### TASK DIRECTIONS
In the answer, transcribe exactly the lines from the beginning of the material through the line holding "14: (125, 52)", and skip every picture.

### DATA PROVIDED
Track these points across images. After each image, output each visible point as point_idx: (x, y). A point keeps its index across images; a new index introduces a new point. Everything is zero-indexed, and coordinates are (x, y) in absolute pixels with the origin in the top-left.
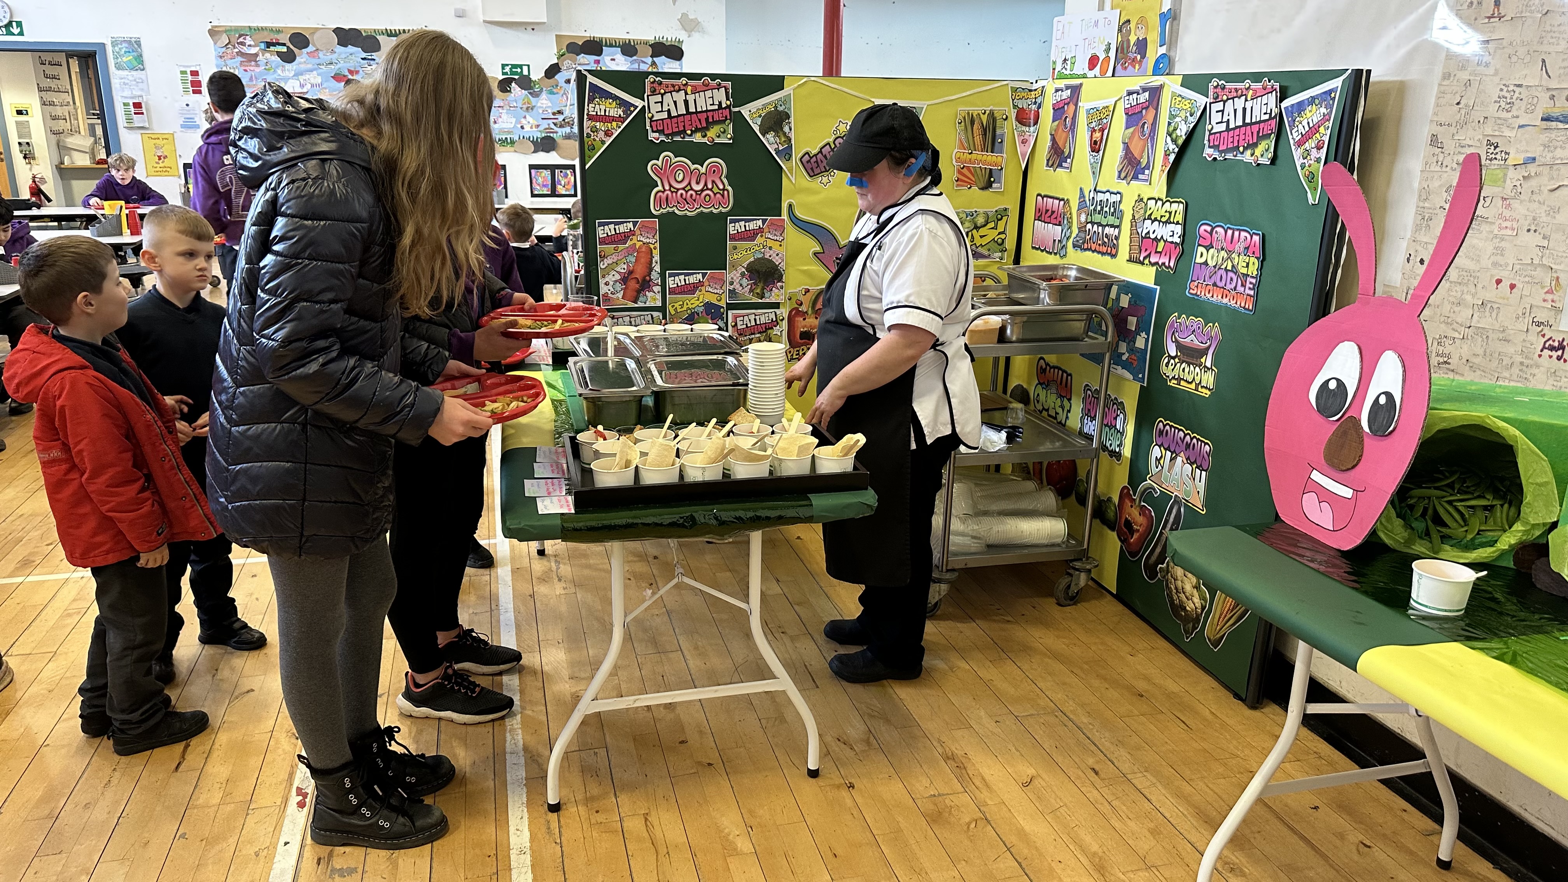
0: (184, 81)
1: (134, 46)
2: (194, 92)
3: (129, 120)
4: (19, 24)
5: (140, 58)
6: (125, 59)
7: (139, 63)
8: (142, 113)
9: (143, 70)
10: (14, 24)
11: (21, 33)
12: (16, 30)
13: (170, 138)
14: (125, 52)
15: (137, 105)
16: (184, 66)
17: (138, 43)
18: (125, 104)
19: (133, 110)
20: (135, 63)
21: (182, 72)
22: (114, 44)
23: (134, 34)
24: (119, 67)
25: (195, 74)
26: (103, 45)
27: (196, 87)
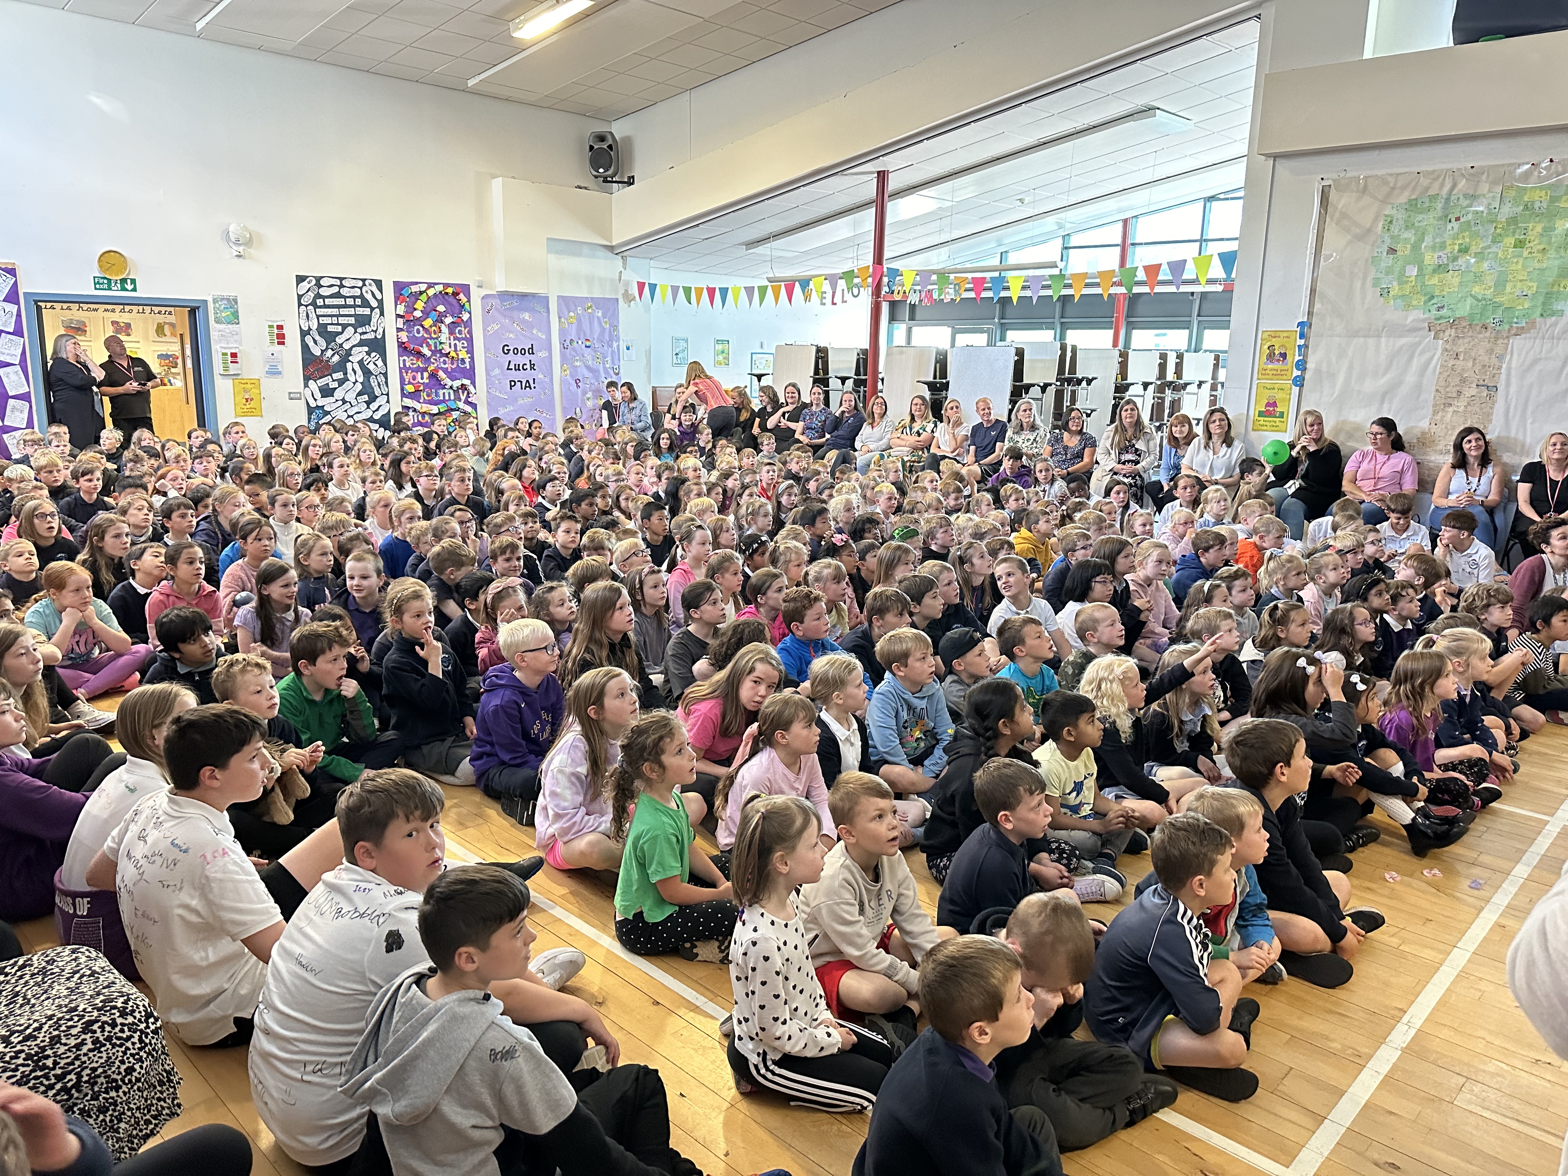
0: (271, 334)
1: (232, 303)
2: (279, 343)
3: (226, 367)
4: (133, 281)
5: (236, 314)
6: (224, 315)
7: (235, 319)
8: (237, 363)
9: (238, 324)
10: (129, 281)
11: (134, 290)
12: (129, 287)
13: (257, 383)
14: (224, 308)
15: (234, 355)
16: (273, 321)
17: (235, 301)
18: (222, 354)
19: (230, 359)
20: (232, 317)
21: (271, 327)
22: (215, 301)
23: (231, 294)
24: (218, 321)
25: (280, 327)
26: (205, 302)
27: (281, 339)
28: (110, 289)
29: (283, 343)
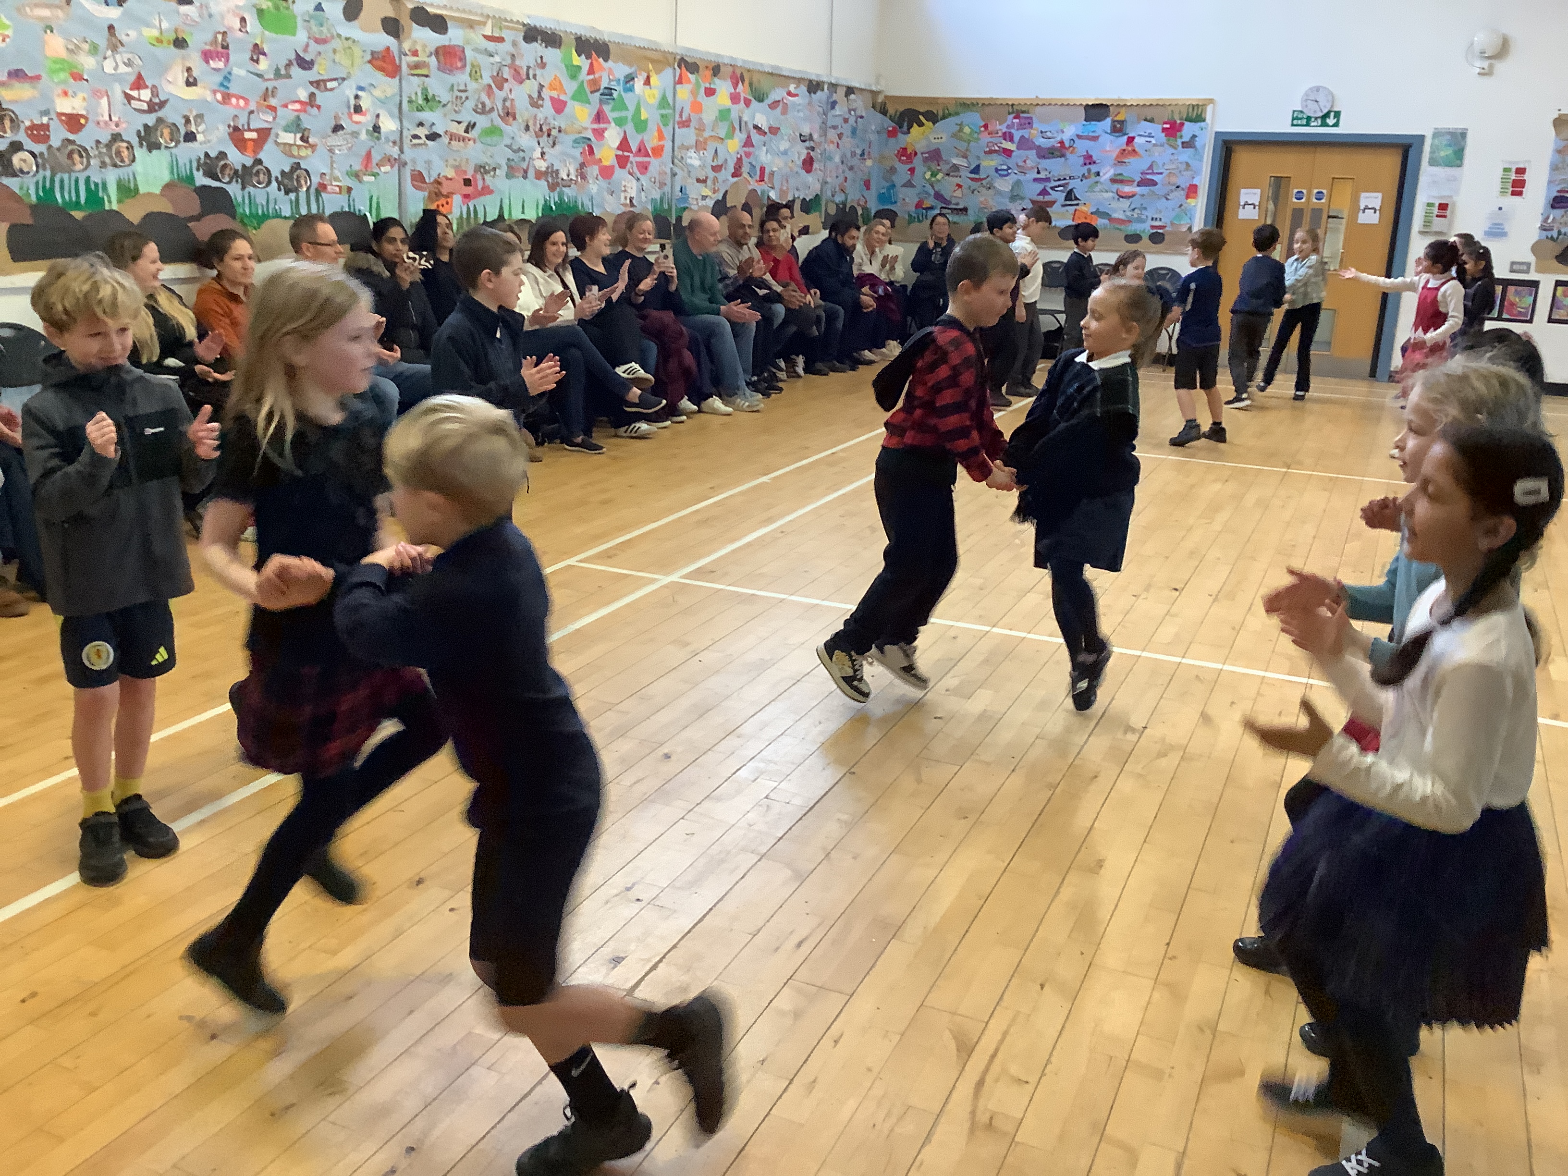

### WRITTEN ANSWER
Track these points across images. After each image, output each visible point as point_idx: (x, y). A point keeps its index across images; a new index introduces a new point. Everything is zero-indexed, and coordinates are (x, y) in absolute pixels with the origin in the top-left.
0: (184, 81)
1: (134, 46)
2: (194, 92)
3: (129, 120)
4: (19, 24)
5: (140, 58)
6: (125, 59)
7: (139, 63)
8: (142, 113)
9: (143, 70)
10: (14, 24)
11: (21, 33)
12: (16, 30)
13: (170, 138)
14: (125, 52)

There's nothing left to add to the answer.